Extracted information Block Start
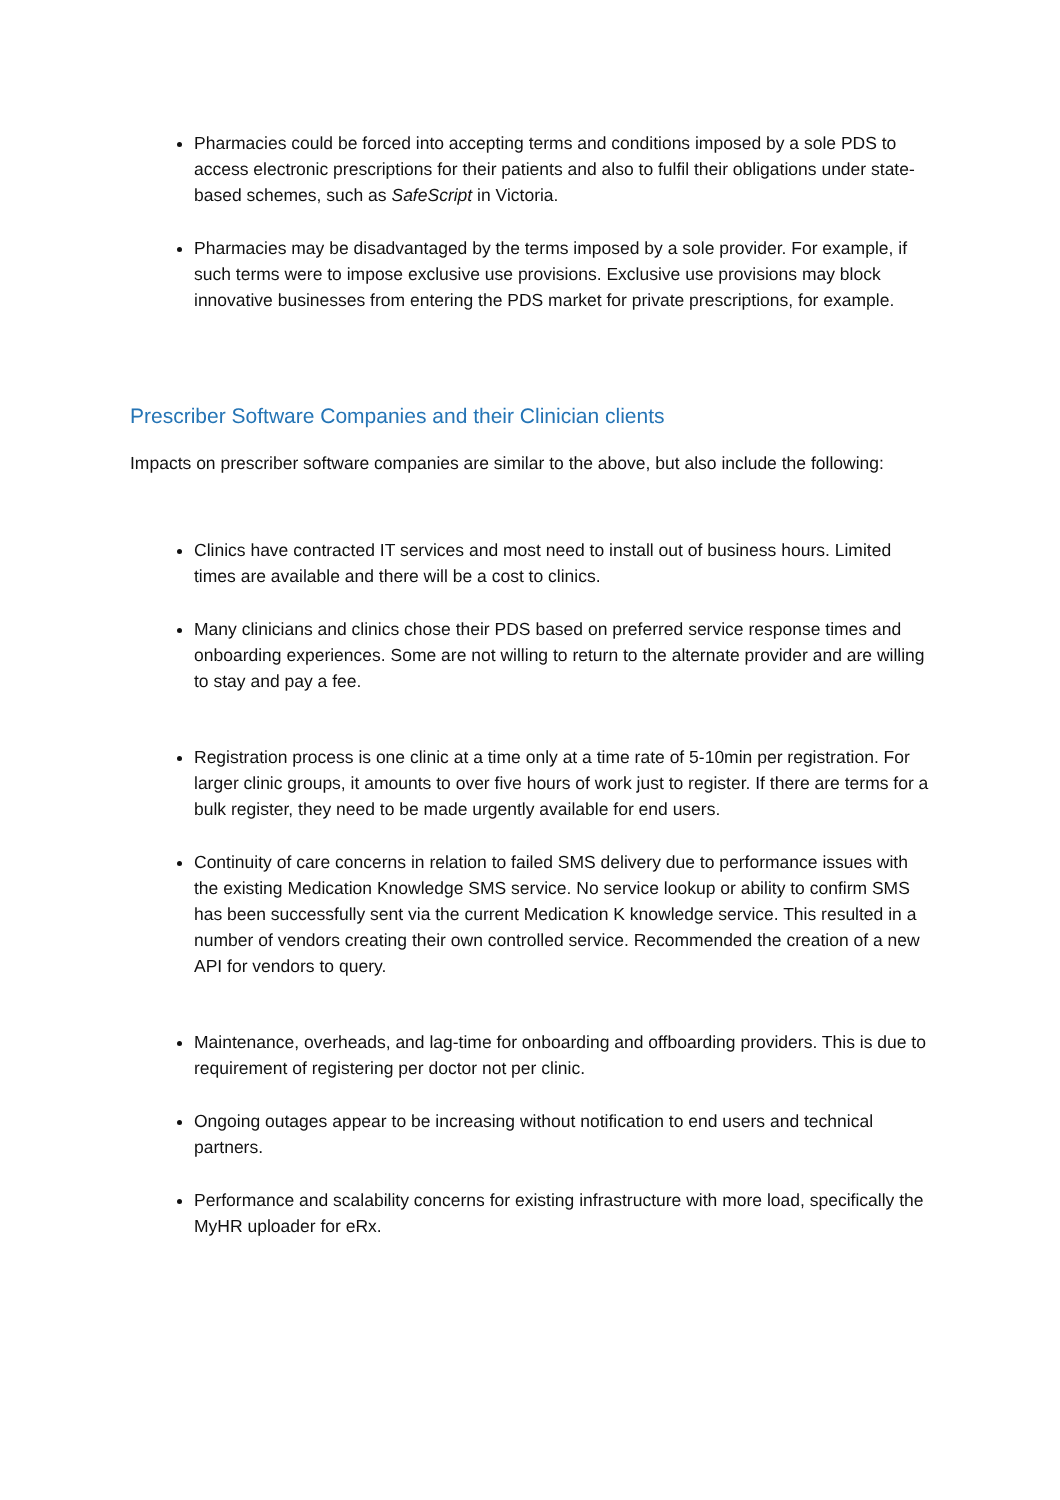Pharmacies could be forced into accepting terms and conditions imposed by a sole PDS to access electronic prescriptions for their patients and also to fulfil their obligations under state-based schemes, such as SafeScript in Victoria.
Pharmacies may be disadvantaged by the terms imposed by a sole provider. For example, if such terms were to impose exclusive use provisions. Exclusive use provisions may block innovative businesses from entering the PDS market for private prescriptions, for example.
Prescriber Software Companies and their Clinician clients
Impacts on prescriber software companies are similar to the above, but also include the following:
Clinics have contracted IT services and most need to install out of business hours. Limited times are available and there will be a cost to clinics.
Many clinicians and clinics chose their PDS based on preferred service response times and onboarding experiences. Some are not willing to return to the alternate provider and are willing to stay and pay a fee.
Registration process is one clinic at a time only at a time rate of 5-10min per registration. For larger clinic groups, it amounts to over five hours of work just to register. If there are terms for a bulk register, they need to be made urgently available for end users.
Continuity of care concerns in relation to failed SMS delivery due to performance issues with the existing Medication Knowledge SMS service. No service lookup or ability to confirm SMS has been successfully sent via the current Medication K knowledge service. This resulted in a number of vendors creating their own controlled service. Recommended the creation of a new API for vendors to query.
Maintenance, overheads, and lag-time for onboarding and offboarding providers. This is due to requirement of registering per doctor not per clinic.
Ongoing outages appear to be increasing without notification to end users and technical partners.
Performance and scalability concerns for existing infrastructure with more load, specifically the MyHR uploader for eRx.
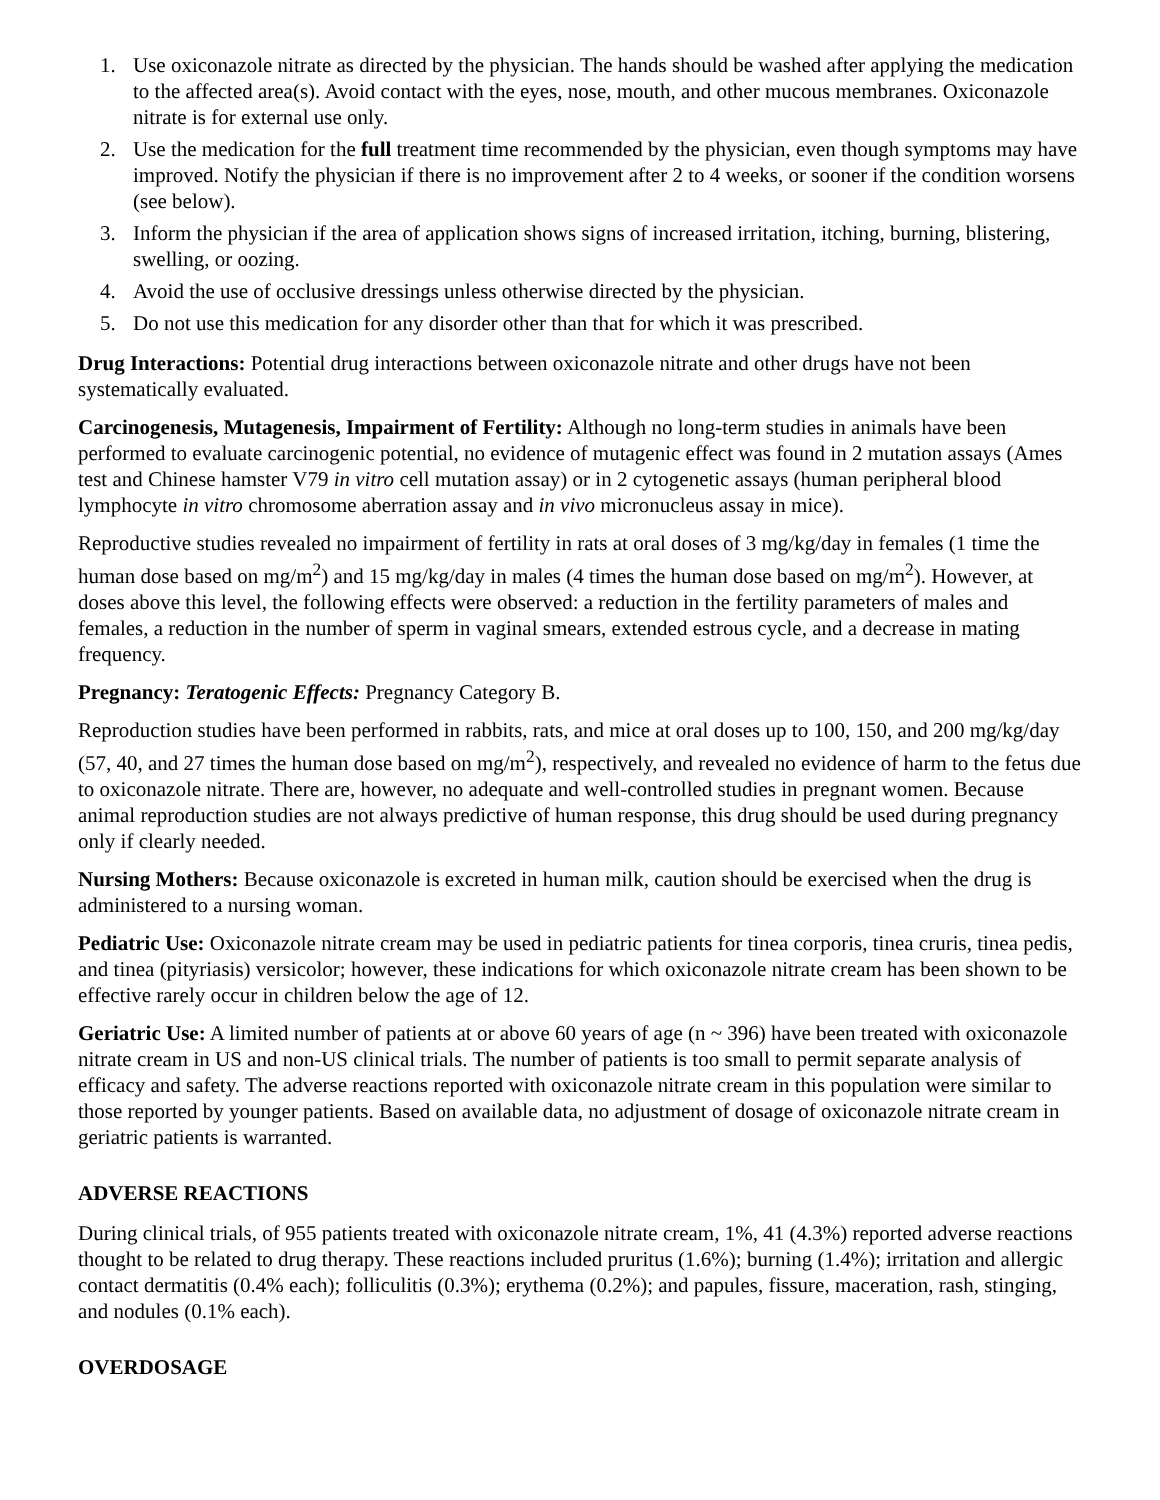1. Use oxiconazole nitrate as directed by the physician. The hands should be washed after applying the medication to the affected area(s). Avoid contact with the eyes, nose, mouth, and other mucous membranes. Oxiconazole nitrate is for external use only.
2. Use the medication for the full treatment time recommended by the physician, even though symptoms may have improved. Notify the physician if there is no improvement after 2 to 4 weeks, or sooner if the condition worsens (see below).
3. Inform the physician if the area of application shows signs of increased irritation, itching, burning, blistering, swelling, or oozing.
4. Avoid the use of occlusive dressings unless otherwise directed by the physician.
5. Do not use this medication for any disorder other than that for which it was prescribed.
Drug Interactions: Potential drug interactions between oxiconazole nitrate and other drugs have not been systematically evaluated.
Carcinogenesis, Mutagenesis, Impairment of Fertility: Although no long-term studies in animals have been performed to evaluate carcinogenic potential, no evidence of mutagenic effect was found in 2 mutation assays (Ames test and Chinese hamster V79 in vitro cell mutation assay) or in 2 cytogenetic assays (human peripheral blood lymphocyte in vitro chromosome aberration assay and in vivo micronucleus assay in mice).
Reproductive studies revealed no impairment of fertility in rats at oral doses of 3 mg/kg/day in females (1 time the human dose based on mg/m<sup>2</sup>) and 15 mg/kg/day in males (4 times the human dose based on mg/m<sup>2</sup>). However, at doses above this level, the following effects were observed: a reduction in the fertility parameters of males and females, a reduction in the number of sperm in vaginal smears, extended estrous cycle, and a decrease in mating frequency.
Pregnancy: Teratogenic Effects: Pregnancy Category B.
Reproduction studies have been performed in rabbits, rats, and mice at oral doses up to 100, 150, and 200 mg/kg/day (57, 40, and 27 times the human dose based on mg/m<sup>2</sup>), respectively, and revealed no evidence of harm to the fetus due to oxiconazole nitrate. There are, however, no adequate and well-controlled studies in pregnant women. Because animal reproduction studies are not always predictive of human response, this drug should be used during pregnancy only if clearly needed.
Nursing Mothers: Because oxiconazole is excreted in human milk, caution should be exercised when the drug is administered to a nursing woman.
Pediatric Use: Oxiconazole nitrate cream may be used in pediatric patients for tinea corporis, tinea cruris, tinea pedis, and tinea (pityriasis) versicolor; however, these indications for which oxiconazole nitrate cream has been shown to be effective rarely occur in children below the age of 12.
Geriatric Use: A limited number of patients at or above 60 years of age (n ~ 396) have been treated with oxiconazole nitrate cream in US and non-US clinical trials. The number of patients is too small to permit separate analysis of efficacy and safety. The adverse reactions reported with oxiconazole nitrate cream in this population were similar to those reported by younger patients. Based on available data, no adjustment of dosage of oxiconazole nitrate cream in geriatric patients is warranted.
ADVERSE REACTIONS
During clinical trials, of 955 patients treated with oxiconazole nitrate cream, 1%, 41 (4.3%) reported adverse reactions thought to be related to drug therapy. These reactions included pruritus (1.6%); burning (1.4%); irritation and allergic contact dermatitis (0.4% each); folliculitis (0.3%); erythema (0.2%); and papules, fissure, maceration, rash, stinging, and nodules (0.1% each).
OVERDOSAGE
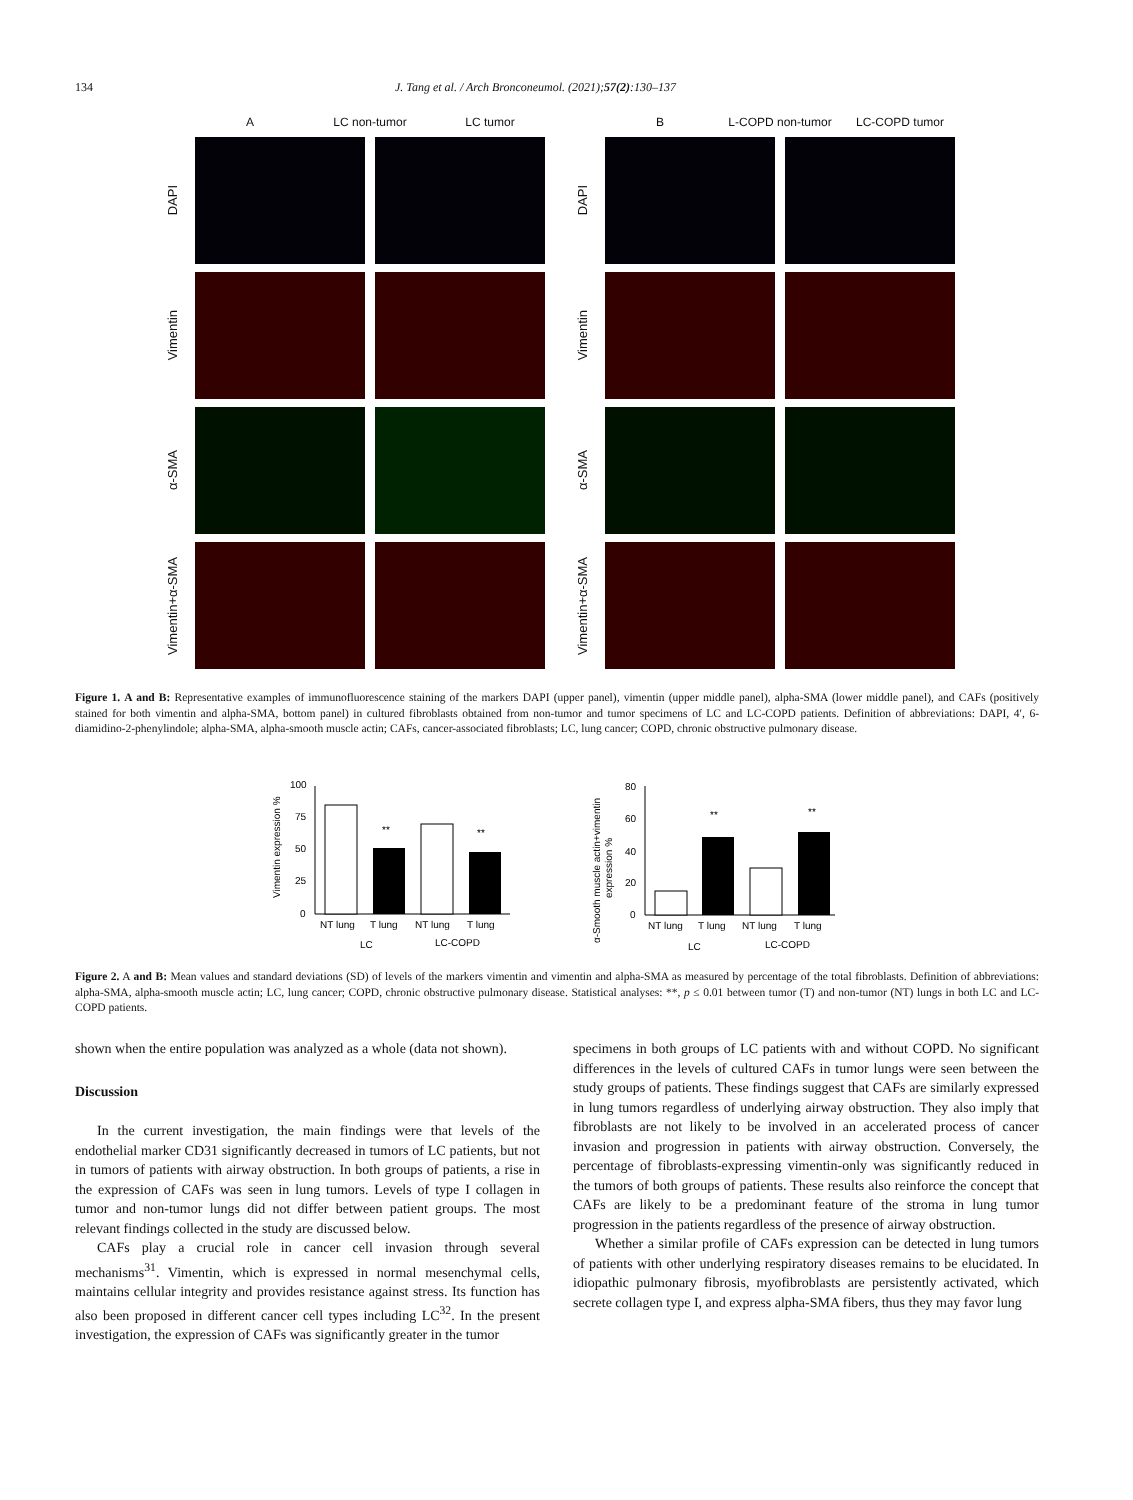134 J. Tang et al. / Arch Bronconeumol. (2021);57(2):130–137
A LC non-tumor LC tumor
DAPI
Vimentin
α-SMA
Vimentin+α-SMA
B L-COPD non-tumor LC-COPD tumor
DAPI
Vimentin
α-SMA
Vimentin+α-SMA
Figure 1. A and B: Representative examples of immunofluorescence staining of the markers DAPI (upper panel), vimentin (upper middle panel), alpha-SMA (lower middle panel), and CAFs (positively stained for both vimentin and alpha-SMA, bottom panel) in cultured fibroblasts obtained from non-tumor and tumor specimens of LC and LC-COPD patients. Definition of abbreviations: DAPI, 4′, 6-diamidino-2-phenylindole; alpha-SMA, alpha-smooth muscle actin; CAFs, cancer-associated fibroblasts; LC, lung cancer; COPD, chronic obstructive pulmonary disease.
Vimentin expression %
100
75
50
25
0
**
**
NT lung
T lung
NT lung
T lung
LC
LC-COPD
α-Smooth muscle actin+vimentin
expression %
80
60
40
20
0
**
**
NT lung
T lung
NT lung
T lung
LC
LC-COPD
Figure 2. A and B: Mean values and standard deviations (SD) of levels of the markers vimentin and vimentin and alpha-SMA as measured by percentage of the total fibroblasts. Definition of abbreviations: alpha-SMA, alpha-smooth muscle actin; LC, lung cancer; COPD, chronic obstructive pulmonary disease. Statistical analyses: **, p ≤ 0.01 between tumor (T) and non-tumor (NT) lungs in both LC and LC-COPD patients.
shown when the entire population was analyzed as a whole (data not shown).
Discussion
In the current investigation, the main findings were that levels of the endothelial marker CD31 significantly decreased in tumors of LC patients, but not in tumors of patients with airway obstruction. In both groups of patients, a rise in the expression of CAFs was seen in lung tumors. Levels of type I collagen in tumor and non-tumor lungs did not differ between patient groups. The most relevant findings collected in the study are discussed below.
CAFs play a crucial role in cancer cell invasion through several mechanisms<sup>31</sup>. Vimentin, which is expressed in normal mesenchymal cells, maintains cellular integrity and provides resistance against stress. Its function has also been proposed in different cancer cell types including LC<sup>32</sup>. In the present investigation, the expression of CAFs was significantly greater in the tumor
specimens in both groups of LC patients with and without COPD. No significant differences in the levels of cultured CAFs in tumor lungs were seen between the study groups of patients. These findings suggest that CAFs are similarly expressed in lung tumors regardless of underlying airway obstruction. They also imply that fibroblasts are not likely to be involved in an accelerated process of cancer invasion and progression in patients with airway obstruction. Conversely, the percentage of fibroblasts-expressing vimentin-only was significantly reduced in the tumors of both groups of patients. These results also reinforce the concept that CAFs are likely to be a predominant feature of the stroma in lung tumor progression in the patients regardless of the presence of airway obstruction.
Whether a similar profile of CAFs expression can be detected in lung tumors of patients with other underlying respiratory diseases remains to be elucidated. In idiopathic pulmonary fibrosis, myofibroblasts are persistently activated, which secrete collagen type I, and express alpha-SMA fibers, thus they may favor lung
Extracted information Block End
** What you should do **
Leave the pictures out and return the rest of the material exactly.

** Answer space **
Pharmacies could be forced into accepting terms and conditions imposed by a sole PDS to access electronic prescriptions for their patients and also to fulfil their obligations under state-based schemes, such as SafeScript in Victoria.
Pharmacies may be disadvantaged by the terms imposed by a sole provider. For example, if such terms were to impose exclusive use provisions. Exclusive use provisions may block innovative businesses from entering the PDS market for private prescriptions, for example.
Prescriber Software Companies and their Clinician clients
Impacts on prescriber software companies are similar to the above, but also include the following:
Clinics have contracted IT services and most need to install out of business hours. Limited times are available and there will be a cost to clinics.
Many clinicians and clinics chose their PDS based on preferred service response times and onboarding experiences. Some are not willing to return to the alternate provider and are willing to stay and pay a fee.
Registration process is one clinic at a time only at a time rate of 5-10min per registration. For larger clinic groups, it amounts to over five hours of work just to register. If there are terms for a bulk register, they need to be made urgently available for end users.
Continuity of care concerns in relation to failed SMS delivery due to performance issues with the existing Medication Knowledge SMS service. No service lookup or ability to confirm SMS has been successfully sent via the current Medication K knowledge service. This resulted in a number of vendors creating their own controlled service. Recommended the creation of a new API for vendors to query.
Maintenance, overheads, and lag-time for onboarding and offboarding providers. This is due to requirement of registering per doctor not per clinic.
Ongoing outages appear to be increasing without notification to end users and technical partners.
Performance and scalability concerns for existing infrastructure with more load, specifically the MyHR uploader for eRx.
1. Use oxiconazole nitrate as directed by the physician. The hands should be washed after applying the medication to the affected area(s). Avoid contact with the eyes, nose, mouth, and other mucous membranes. Oxiconazole nitrate is for external use only.
2. Use the medication for the full treatment time recommended by the physician, even though symptoms may have improved. Notify the physician if there is no improvement after 2 to 4 weeks, or sooner if the condition worsens (see below).
3. Inform the physician if the area of application shows signs of increased irritation, itching, burning, blistering, swelling, or oozing.
4. Avoid the use of occlusive dressings unless otherwise directed by the physician.
5. Do not use this medication for any disorder other than that for which it was prescribed.
Drug Interactions: Potential drug interactions between oxiconazole nitrate and other drugs have not been systematically evaluated.
Carcinogenesis, Mutagenesis, Impairment of Fertility: Although no long-term studies in animals have been performed to evaluate carcinogenic potential, no evidence of mutagenic effect was found in 2 mutation assays (Ames test and Chinese hamster V79 in vitro cell mutation assay) or in 2 cytogenetic assays (human peripheral blood lymphocyte in vitro chromosome aberration assay and in vivo micronucleus assay in mice).
Reproductive studies revealed no impairment of fertility in rats at oral doses of 3 mg/kg/day in females (1 time the human dose based on mg/m<sup>2</sup>) and 15 mg/kg/day in males (4 times the human dose based on mg/m<sup>2</sup>). However, at doses above this level, the following effects were observed: a reduction in the fertility parameters of males and females, a reduction in the number of sperm in vaginal smears, extended estrous cycle, and a decrease in mating frequency.
Pregnancy: Teratogenic Effects: Pregnancy Category B.
Reproduction studies have been performed in rabbits, rats, and mice at oral doses up to 100, 150, and 200 mg/kg/day (57, 40, and 27 times the human dose based on mg/m<sup>2</sup>), respectively, and revealed no evidence of harm to the fetus due to oxiconazole nitrate. There are, however, no adequate and well-controlled studies in pregnant women. Because animal reproduction studies are not always predictive of human response, this drug should be used during pregnancy only if clearly needed.
Nursing Mothers: Because oxiconazole is excreted in human milk, caution should be exercised when the drug is administered to a nursing woman.
Pediatric Use: Oxiconazole nitrate cream may be used in pediatric patients for tinea corporis, tinea cruris, tinea pedis, and tinea (pityriasis) versicolor; however, these indications for which oxiconazole nitrate cream has been shown to be effective rarely occur in children below the age of 12.
Geriatric Use: A limited number of patients at or above 60 years of age (n ~ 396) have been treated with oxiconazole nitrate cream in US and non-US clinical trials. The number of patients is too small to permit separate analysis of efficacy and safety. The adverse reactions reported with oxiconazole nitrate cream in this population were similar to those reported by younger patients. Based on available data, no adjustment of dosage of oxiconazole nitrate cream in geriatric patients is warranted.
ADVERSE REACTIONS
During clinical trials, of 955 patients treated with oxiconazole nitrate cream, 1%, 41 (4.3%) reported adverse reactions thought to be related to drug therapy. These reactions included pruritus (1.6%); burning (1.4%); irritation and allergic contact dermatitis (0.4% each); folliculitis (0.3%); erythema (0.2%); and papules, fissure, maceration, rash, stinging, and nodules (0.1% each).
OVERDOSAGE
134 J. Tang et al. / Arch Bronconeumol. (2021);57(2):130–137
A LC non-tumor LC tumor
DAPI
Vimentin
α-SMA
Vimentin+α-SMA
B L-COPD non-tumor LC-COPD tumor
DAPI
Vimentin
α-SMA
Vimentin+α-SMA
Figure 1. A and B: Representative examples of immunofluorescence staining of the markers DAPI (upper panel), vimentin (upper middle panel), alpha-SMA (lower middle panel), and CAFs (positively stained for both vimentin and alpha-SMA, bottom panel) in cultured fibroblasts obtained from non-tumor and tumor specimens of LC and LC-COPD patients. Definition of abbreviations: DAPI, 4′, 6-diamidino-2-phenylindole; alpha-SMA, alpha-smooth muscle actin; CAFs, cancer-associated fibroblasts; LC, lung cancer; COPD, chronic obstructive pulmonary disease.
Vimentin expression %
100
75
50
25
0
**
**
NT lung
T lung
NT lung
T lung
LC
LC-COPD
α-Smooth muscle actin+vimentin
expression %
80
60
40
20
0
**
**
NT lung
T lung
NT lung
T lung
LC
LC-COPD
Figure 2. A and B: Mean values and standard deviations (SD) of levels of the markers vimentin and vimentin and alpha-SMA as measured by percentage of the total fibroblasts. Definition of abbreviations: alpha-SMA, alpha-smooth muscle actin; LC, lung cancer; COPD, chronic obstructive pulmonary disease. Statistical analyses: **, p ≤ 0.01 between tumor (T) and non-tumor (NT) lungs in both LC and LC-COPD patients.
shown when the entire population was analyzed as a whole (data not shown).
Discussion
In the current investigation, the main findings were that levels of the endothelial marker CD31 significantly decreased in tumors of LC patients, but not in tumors of patients with airway obstruction. In both groups of patients, a rise in the expression of CAFs was seen in lung tumors. Levels of type I collagen in tumor and non-tumor lungs did not differ between patient groups. The most relevant findings collected in the study are discussed below.
CAFs play a crucial role in cancer cell invasion through several mechanisms<sup>31</sup>. Vimentin, which is expressed in normal mesenchymal cells, maintains cellular integrity and provides resistance against stress. Its function has also been proposed in different cancer cell types including LC<sup>32</sup>. In the present investigation, the expression of CAFs was significantly greater in the tumor
specimens in both groups of LC patients with and without COPD. No significant differences in the levels of cultured CAFs in tumor lungs were seen between the study groups of patients. These findings suggest that CAFs are similarly expressed in lung tumors regardless of underlying airway obstruction. They also imply that fibroblasts are not likely to be involved in an accelerated process of cancer invasion and progression in patients with airway obstruction. Conversely, the percentage of fibroblasts-expressing vimentin-only was significantly reduced in the tumors of both groups of patients. These results also reinforce the concept that CAFs are likely to be a predominant feature of the stroma in lung tumor progression in the patients regardless of the presence of airway obstruction.
Whether a similar profile of CAFs expression can be detected in lung tumors of patients with other underlying respiratory diseases remains to be elucidated. In idiopathic pulmonary fibrosis, myofibroblasts are persistently activated, which secrete collagen type I, and express alpha-SMA fibers, thus they may favor lung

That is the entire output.